Wrong on both my web usage and gender. The Internet is much more than stupid Web 2.0 sites filled with flashy mind-numbing uninformative content. If not using a browser with those latest features means I miss out on that, then so be it --- I don't want to see that shit anyway. (Have you seen Imageshack's page with and without JS enabled? The latter is usable, the former is bloody obnoxious with its popup divs, hiding image links, "social media" crap and whatnot.)

That's not a solution
You wrote "embed text files for side-by-side comparison", and that's exactly what you got. Write "proper, kawaii as fuck diff, with colors, little +/- thingies and all" if that's what you want. I'm not psychic.

What the user and the developer expect is a properly rendered webpage on 99% of browsers without any cross-browser compatibility headaches.

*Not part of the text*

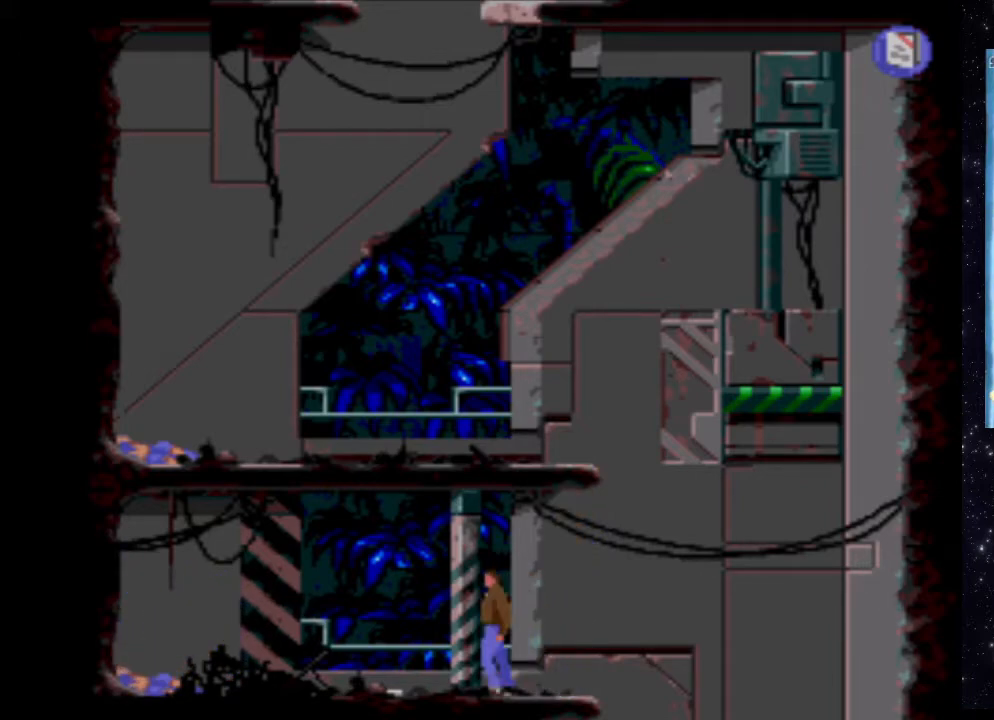
{"buttons": [], "events": [[440, "DPAD_LEFT", "up"]]}
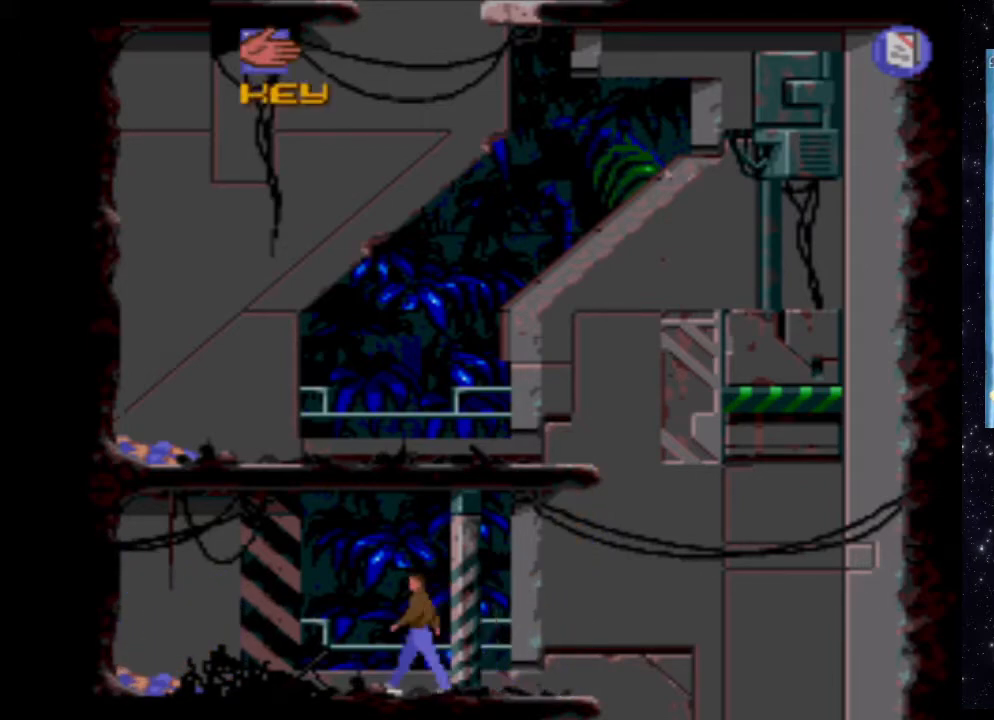
{"buttons": [], "events": []}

What the user expects is what he/she wants to see, which is not necessarily the same as the developer. I really wish "web developers" would stop believing that what they designed their page to look like is absolutely what their users want. I don't want your dark grey on black text in some horrible tiny font. I don't want your pointless JS animated puke crawling around on the page. I don't want to see your time-wasting page transitions, fancy CSS effects or other brainless tripe. I don't care if your divs are a few pixels off in browser X or Y or Z, or that the colours aren't quite the same. I want to see your substantive content, the text and images that actually have an informative purpose. If I can see that in some older browser despite it looking very different from what you see, then your site is useful no matter what you think. Think of it this way: if I was searching for something (let's say a solution to some problem) and happened upon your site, do I care about anything other than the part that I'm interested in? No, so cut out all that other crap and make it easy for me to see that part. (Google's text-only cached version is awesome for this.)